Впрочем, другой наблюдатель, Фритьоф Нансен, рассуждая о возможности сибирского сепаратизма, оценивал его скептически. Напротив, утверждал он, сибиряки – это не ирландцы, добивающиеся гомруля, они никогда не забудут того, что они русские, и будут всегда противопоставлять себя азиатским народностям. Отвергал Нансен и опасение, что азиатские владения Российской империи вытягивают лучшие силы из центра страны, понижая тем самым ее экономический и культурный уровни. В отличие от испанских, португальских и британских колоний, Сибирь представляет, по его мнению, «в сущности естественное продолжение России, и ее надо рассматривать не как колонию, а как часть той же родины, которая может дать в своих необозримых степях приют многим миллионам славян»82.

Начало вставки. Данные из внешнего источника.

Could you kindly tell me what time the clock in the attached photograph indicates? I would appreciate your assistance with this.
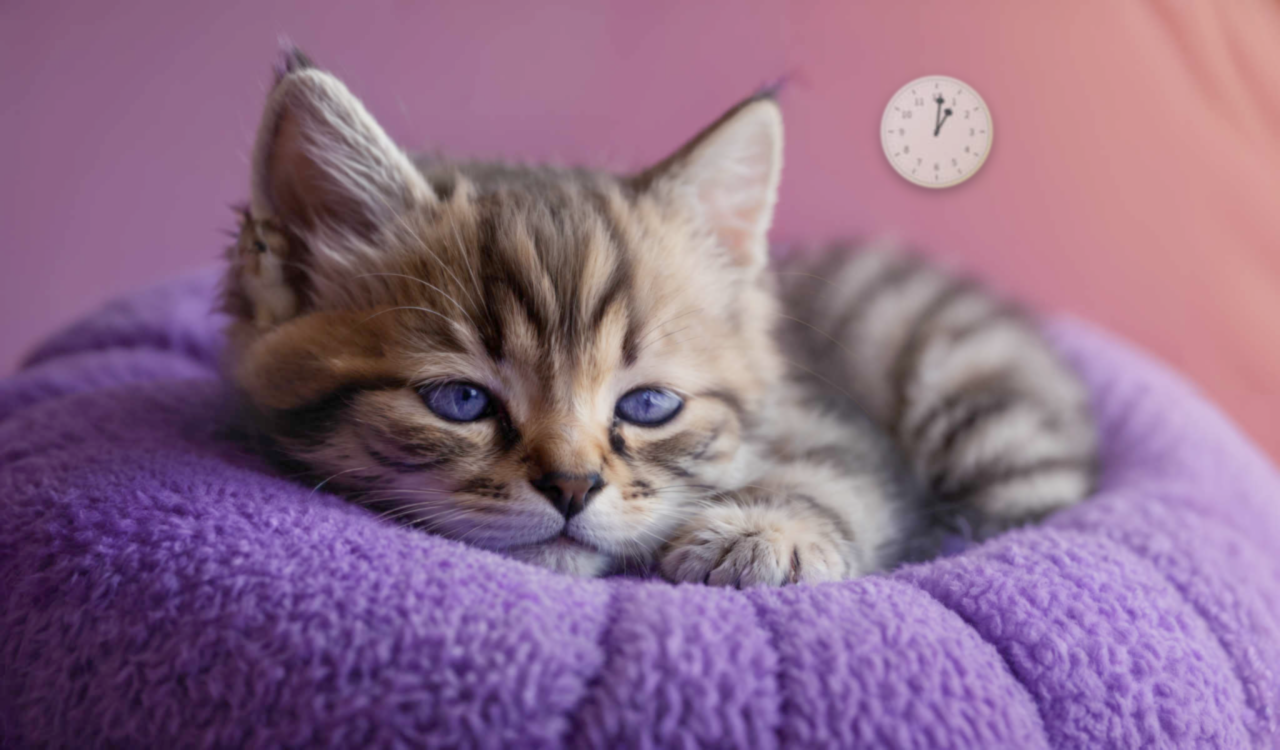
1:01
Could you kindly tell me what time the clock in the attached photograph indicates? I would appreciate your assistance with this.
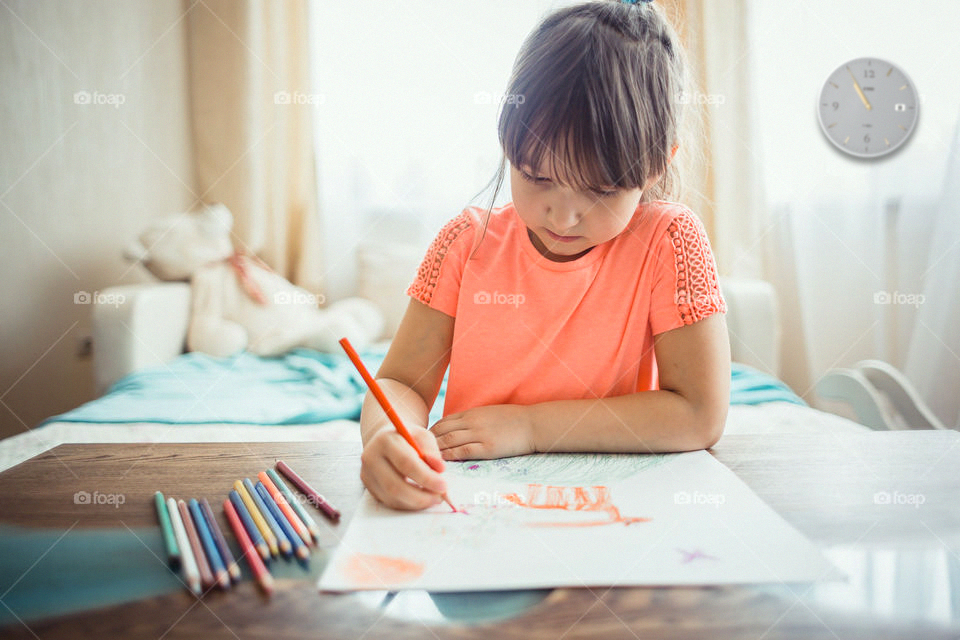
10:55
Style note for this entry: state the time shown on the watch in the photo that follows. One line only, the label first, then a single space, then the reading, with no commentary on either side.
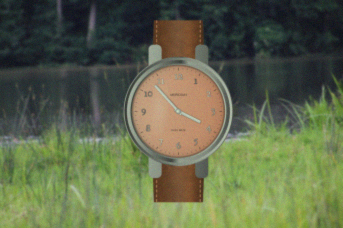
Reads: 3:53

Осознание экономического и культурного своеобразия Сибири, раздражение сибиряков, вызванное несправедливым отношением к ним столичных властей, создавало в сибирском обществе атмосферу отчуждения от Европейской России и общего недовольства, на которой и мог произрасти сибирский сепаратизм. Несмотря на многочисленные факты и свидетельства сепаратистских настроений, правительственных страхов и настойчивых поисков борцов за сибирскую независимость (или автономию), это неприятие существовавшего приниженного положения так и не переросло в реальную опасность утраты Россией Сибири.

Массовое переселенческое движение начала XX века, породившее напряженность в отношениях сибирских старожилов и новоселов, в известной степени сняло остроту опасности формирования сибирской идентичности и регионального патриотизма. В Сибири и на Дальнем Востоке все еще недоставало интеллектуалов, способных пропагандировать в массах идеи сибирской автономии, было мало высших и средних учебных заведений, местных культурных центров, а также региональных демократических институтов (не было даже земских органов), вокруг которых мог бы сфокусироваться сибирский патриотизм, перерастая во влиятельную политическую силу, способную, как это случилось в Австралии или Канаде, возглавить движение за независимое государство-нацию. Переселенческие общества внутренней Сибири и Дальнего Востока России в XIX – начале XX века имели низкие показатели этнической конфликтности, с тенденцией ее возрастания на фронтирной периферии: на юге Западной Сибири («киргизский вопрос») и юге Дальнего Востока («желтый вопрос»)83. Хотя Российская империя, а затем и СССР рухнули, однако, как отмечает Д. Дивен, новой России удалось вобрать в себя и поглотить в своем «материнском лоне» жемчужину своей имперской короны – Сибирь, и благодаря этому остаться великой державой (чего не удалось ни Турции, ни Австрии, ни даже Англии и Франции)84. В основном это произошло благодаря русским крестьянам-переселенцам, которые не только скрепили огромное имперское пространство, но и обеспечили перспективу национального строительства России.